Interpretive Summary: Phytoreoviruses are double-stranded RNA viruses which typically systemically infect both plant hosts and insect vectors. Direct transmission of phytoreoviruses among vector insects is reported to be vertical (mother to progeny, transovarily). Horizontal transmission from insect to insect is indirect, with vector insects inoculating host plants that subsequently become systemically infected and which may serve as a source of virus to infect naive vector insects. Homalodisca vitripennis reovirus (HoVRV) is an atypical phytoreovirus known only to infect an insect (glassy-winged sharpshooter); no plant host is known. HoVRVoccurs in high incidence (90-100%) in glassy-winged sharpshooter populations residing in citrus orchards of Southern California, despite citrus being immune to HoVRV. These oddities prompted experiments to determine mode (vertical versus horizontal) of insect-to-insect transmission of HoVRV in glassy-winged sharpshooter. Vertical transmission assays revealed HoVRV was transmitted transovarily from mother to progeny at low frequency (6%), a level insufficient to explain near universal incidence of HoVRV in field populations. Two routes of insect-to-insect horizontal transmission of HoVRV were investigated. Indirect insect-to-insect horizontal transmission (via passive movement of virions through the xylem of immune citrus seedlings) was tested by placing infected adult source insects in one cage and uninfected naive test insects in another cage on the same plant. No indirect horizontal transmission of HoVRV was observed. In contrast, when HoVRV infected adults were placed in the same cage as naive, uninfected test insects (nymphs so they could be distinguished from source insects), direct insect-to-insect horizontal transmission was observed at frequencies up to 33% after an exposure period of 7 days. Collectively, low frequency of vertical transmission coupled with more efficient direct horizontal transmission reasonably explains high incidence of HoVRV in dense glassy-winged sharpshooter populations. Further, these data and conclusions suggest that routes of insect-to-insect transmission of other phytoreoviruses (some of which are significant economic pests of rice) should be re-evaluated.
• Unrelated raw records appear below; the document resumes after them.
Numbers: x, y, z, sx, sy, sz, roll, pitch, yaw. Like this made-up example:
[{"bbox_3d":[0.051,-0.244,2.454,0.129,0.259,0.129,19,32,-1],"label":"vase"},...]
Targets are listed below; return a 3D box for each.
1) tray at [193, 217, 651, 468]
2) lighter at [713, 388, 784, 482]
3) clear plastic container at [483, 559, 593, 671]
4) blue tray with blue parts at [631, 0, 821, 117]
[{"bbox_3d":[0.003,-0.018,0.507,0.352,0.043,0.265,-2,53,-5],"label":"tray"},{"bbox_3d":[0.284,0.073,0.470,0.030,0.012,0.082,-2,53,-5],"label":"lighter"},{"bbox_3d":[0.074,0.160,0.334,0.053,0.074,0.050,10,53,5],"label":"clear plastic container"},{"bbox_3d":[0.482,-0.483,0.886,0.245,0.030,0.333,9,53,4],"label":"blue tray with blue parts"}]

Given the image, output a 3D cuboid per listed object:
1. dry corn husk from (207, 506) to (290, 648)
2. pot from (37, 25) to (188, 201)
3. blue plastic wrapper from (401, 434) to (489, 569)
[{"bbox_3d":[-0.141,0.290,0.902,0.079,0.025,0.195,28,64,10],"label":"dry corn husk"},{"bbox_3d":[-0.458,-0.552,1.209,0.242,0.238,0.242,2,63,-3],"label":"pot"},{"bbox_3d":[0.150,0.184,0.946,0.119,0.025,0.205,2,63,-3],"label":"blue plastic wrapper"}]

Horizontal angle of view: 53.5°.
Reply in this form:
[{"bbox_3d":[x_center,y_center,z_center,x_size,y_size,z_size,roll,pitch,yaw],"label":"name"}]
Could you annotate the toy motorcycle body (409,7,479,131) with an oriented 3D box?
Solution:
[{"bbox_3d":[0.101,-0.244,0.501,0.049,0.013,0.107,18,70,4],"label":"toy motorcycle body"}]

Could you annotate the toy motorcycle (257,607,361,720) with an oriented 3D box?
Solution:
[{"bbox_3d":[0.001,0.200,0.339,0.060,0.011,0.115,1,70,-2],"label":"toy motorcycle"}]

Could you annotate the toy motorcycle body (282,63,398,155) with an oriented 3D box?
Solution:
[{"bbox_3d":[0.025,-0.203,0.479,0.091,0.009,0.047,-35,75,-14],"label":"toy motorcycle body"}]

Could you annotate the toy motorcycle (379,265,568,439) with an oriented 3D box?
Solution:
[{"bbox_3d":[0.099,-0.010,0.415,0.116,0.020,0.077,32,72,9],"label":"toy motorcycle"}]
Technical Abstract: Vertical transmission of Homalodisca vitripennis reovirus (HoVRV) from glassy-winged sharpshooter (GWSS, Homalodisca vitripennis Germar) females to progeny occurred in laboratory assays at rates too low (2.6% to 15.4%) to account for HoVRV incidence (90 – 100%) in field populations resident in citrus. As citrus is immune to HoVRV and no plant host is known, horizontal transmission of HoVRV from insect-to-insect was evaluated. Exposure of colony-reared virus-free test nymphs to HoVRV-infected source adults held in the same cage for two weeks on virus-immune cowpea resulted in HoVRV transmission (13.3% to 30.7%) to test nymphs. HoVRV was not transmitted when exposure was indirect and required passive movement of HoVRV virions through the xylem of immune citrus seedlings. Collectively, these results demonstrate direct insect-to-insect horizontal transmission of HoVRV, providing a plausible explanation for high incidence of HoVRV in GWSS field populations in the absence of efficient vertical transmission. We further suggest that re-evaluation of insect-to-insect transmission of other plant-infecting reoviruses (species of Phytoreovirus, Fijivirus, and Orthoreovirus reported to be efficiently transmitted vertically from insect to insect) be re-assessed in similar experiments that clearly distinguish horizontal from vertical transmission.